Task list:
1. In the post about the color green, substitute "blouses" for "shirts" and give the passage from "But I took a" to "make an exception.".
2. According to the post about the color green, where was the attic from which the brother brought a stack of things?
3. State whether each statement agrees with the post about the color green, answering yes or no and quoting the deciding words: (a) The previous color word was blue. (b) The writer is fond of yellow. (c) The grandmother's Kelly green outfits were bought in stores.

Wednesday, March 2, 2022
5:03pm

My last color day was somewhere back in January, and the word was blue. So it’s high time for another one, and today’s color word comes courtesy of whatever phase I’m going through right now that makes it so appealing: green.

Could be the impending spring. Could be the fact that I saw a picture of myself wearing something not quite green but not quite yellow, and since I’m not a particular fan of yellow on any given day, green just stuck.

Could be that March was my grandmother’s birthday, and her favorite color was Kelly green. Not just any green. Kelly.

She would tell me about how she used to get dressed when she was young, and go out with her friends. Back in her day, girls wore dresses and hats and high heeled shoes and even gloves. Grandma most certainly never went out in a pair of Keds. I heard often about some of her lovely Kelly green outfits, hand made by her own mother.

Right before she left us for those Kelly green pastures in the sky, she went through a phase where she tried to give me her clothes. If you had seen the size of my grandmother… and the size of me… you would know how laughable that was. But that didn’t stop her from handing me shirt after shirt and saying, “Here, try this on,” followed immediately by, “You just need to lose a little weight.”

But I took a few of her things because it made her happy, and then I couldn’t get rid of them because it made me sad.

A few weeks ago when my brother visited and brought me a stack of my things from the attic in Brigantine, my grandmother’s shirts came with them. Funny enough, I did, in fact “lose a little weight”, and they fit this time.

One of the shirts was Kelly green.

It’s not often that a person wants to go around wearing their grandmother’s clothes, but in this case I think I will make an exception.

Data records:
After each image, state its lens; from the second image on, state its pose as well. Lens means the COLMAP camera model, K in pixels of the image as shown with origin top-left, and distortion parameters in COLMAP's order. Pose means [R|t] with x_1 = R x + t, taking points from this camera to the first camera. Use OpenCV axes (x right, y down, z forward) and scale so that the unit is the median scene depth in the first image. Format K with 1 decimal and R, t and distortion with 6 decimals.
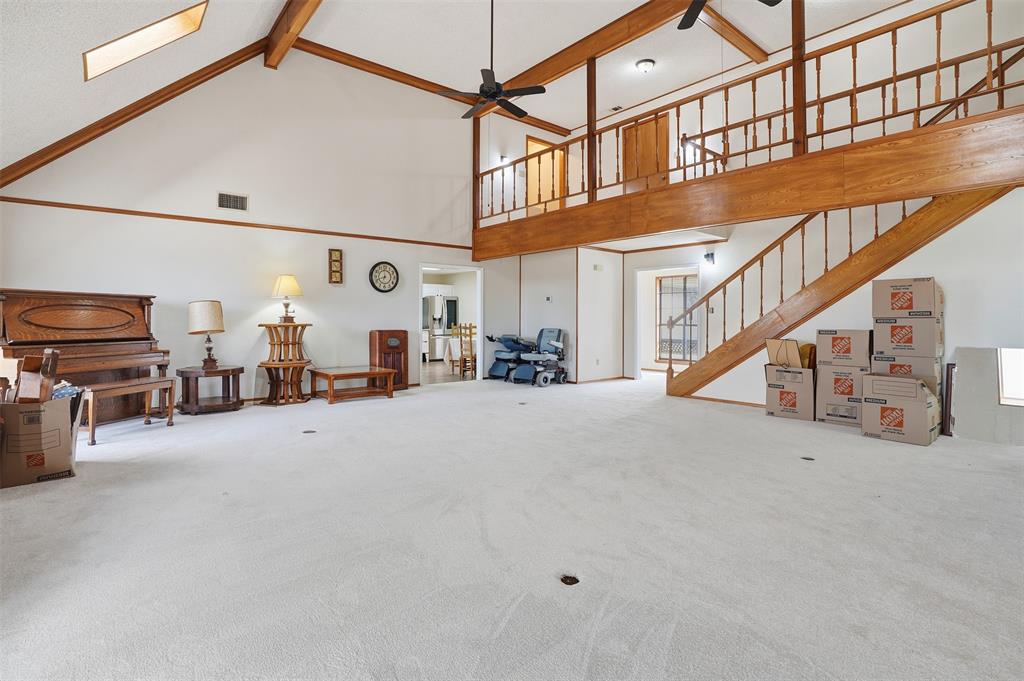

--

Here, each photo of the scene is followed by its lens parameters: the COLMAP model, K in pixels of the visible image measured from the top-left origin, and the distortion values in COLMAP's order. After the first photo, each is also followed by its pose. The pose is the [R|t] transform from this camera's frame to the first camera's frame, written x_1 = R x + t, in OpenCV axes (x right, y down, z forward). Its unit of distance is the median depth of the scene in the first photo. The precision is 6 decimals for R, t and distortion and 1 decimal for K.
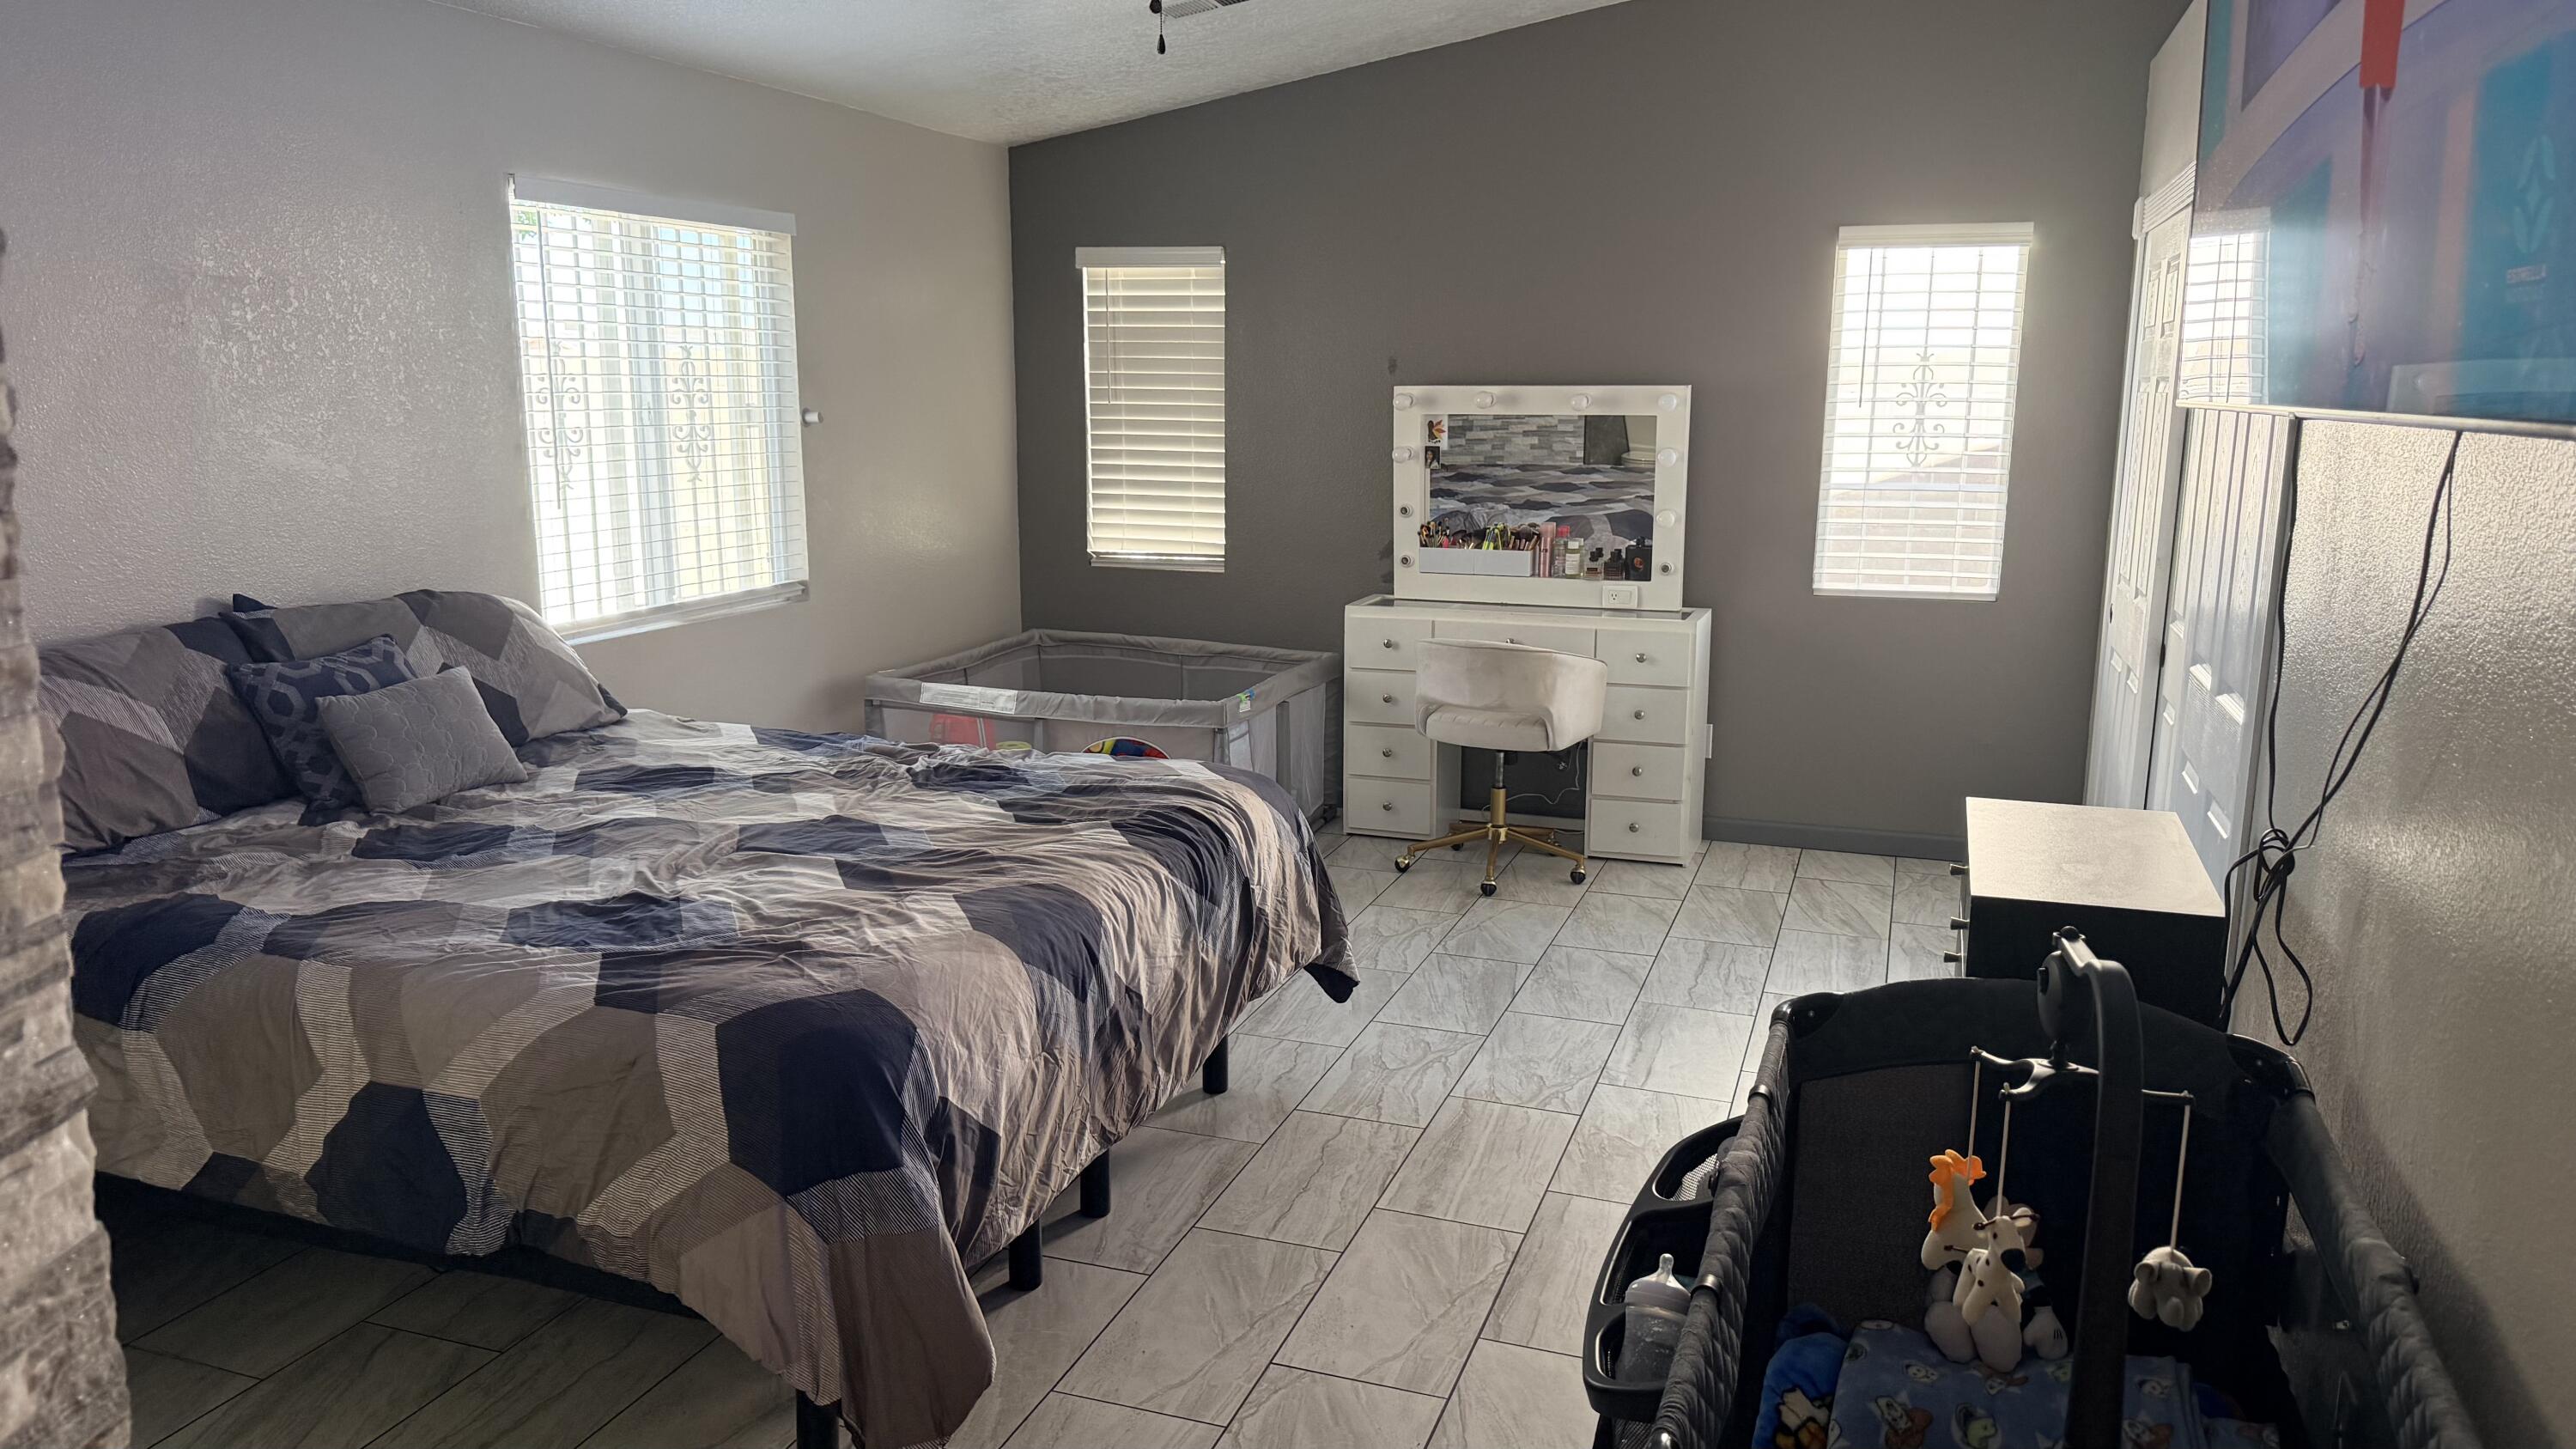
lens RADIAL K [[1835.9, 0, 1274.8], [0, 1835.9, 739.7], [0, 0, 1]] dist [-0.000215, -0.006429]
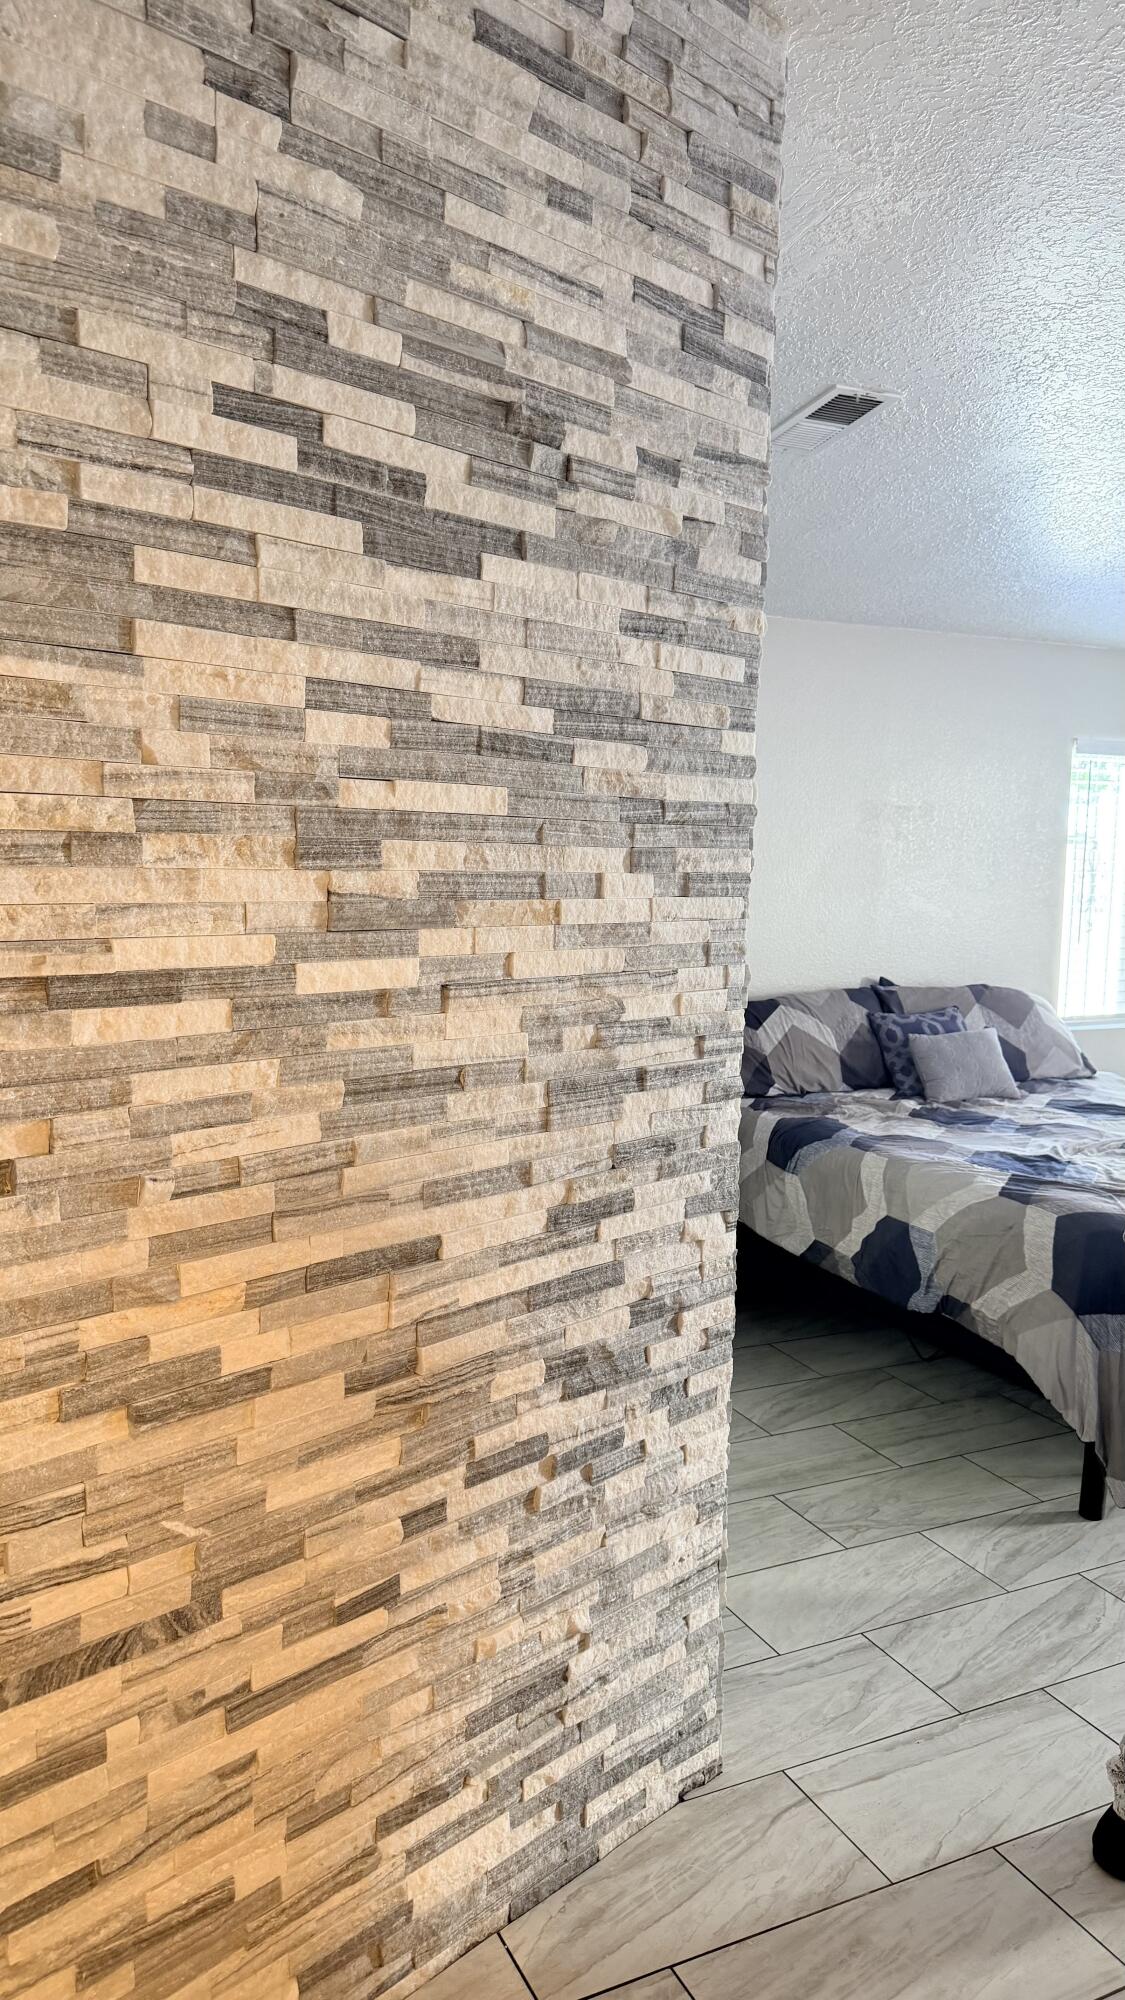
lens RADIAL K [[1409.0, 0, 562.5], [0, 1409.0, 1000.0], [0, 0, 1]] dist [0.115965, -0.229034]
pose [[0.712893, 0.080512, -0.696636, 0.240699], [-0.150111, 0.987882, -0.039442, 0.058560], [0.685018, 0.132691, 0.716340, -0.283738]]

Task-by-task solutions:
1.
But I took a few of her things because it made her happy, and then I couldn’t get rid of them because it made me sad.

A few weeks ago when my brother visited and brought me a stack of my things from the attic in Brigantine, my grandmother’s blouses came with them. Funny enough, I did, in fact “lose a little weight”, and they fit this time.

One of the blouses was Kelly green.

It’s not often that a person wants to go around wearing their grandmother’s clothes, but in this case I think I will make an exception.

2. Brigantine

3.
(a) Yes: "My last color day was somewhere back in January, and the word was blue."
(b) No: "I’m not a particular fan of yellow on any given day"
(c) No: "hand made by her own mother."